Check every line below for the word "Brandenburgs" and show those that hold it.
-------- Extracted material --------
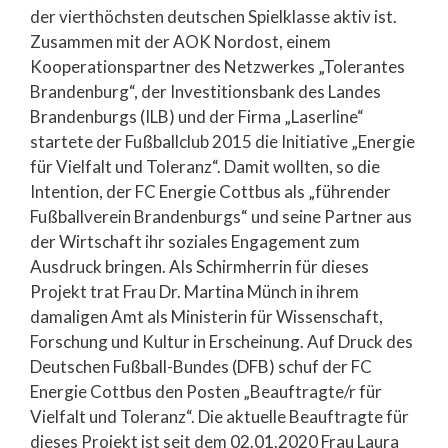
der vierthöchsten deutschen Spielklasse aktiv ist.
Zusammen mit der AOK Nordost, einem
Kooperationspartner des Netzwerkes „Tolerantes
Brandenburg“, der Investitionsbank des Landes
Brandenburgs (ILB) und der Firma „Laserline“
startete der Fußballclub 2015 die Initiative „Energie
für Vielfalt und Toleranz“. Damit wollten, so die
Intention, der FC Energie Cottbus als „führender
Fußballverein Brandenburgs“ und seine Partner aus
der Wirtschaft ihr soziales Engagement zum
Ausdruck bringen. Als Schirmherrin für dieses
Projekt trat Frau Dr. Martina Münch in ihrem
damaligen Amt als Ministerin für Wissenschaft,
Forschung und Kultur in Erscheinung. Auf Druck des
Deutschen Fußball-Bundes (DFB) schuf der FC
Energie Cottbus den Posten „Beauftragte/r für
Vielfalt und Toleranz“. Die aktuelle Beauftragte für
dieses Projekt ist seit dem 02.01.2020 Frau Laura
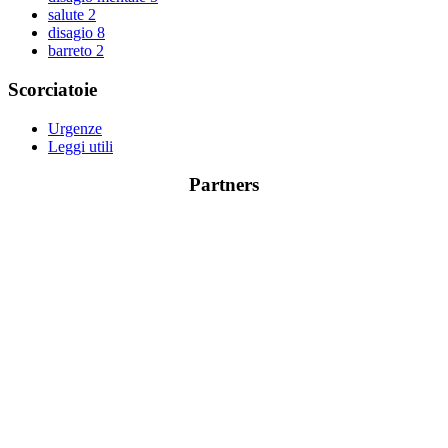
salute
2
disagio
8
barreto
2
Scorciatoie
Urgenze
Leggi utili
Partners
--------
* Answer box
Brandenburgs (ILB) und der Firma „Laserline“
Fußballverein Brandenburgs“ und seine Partner aus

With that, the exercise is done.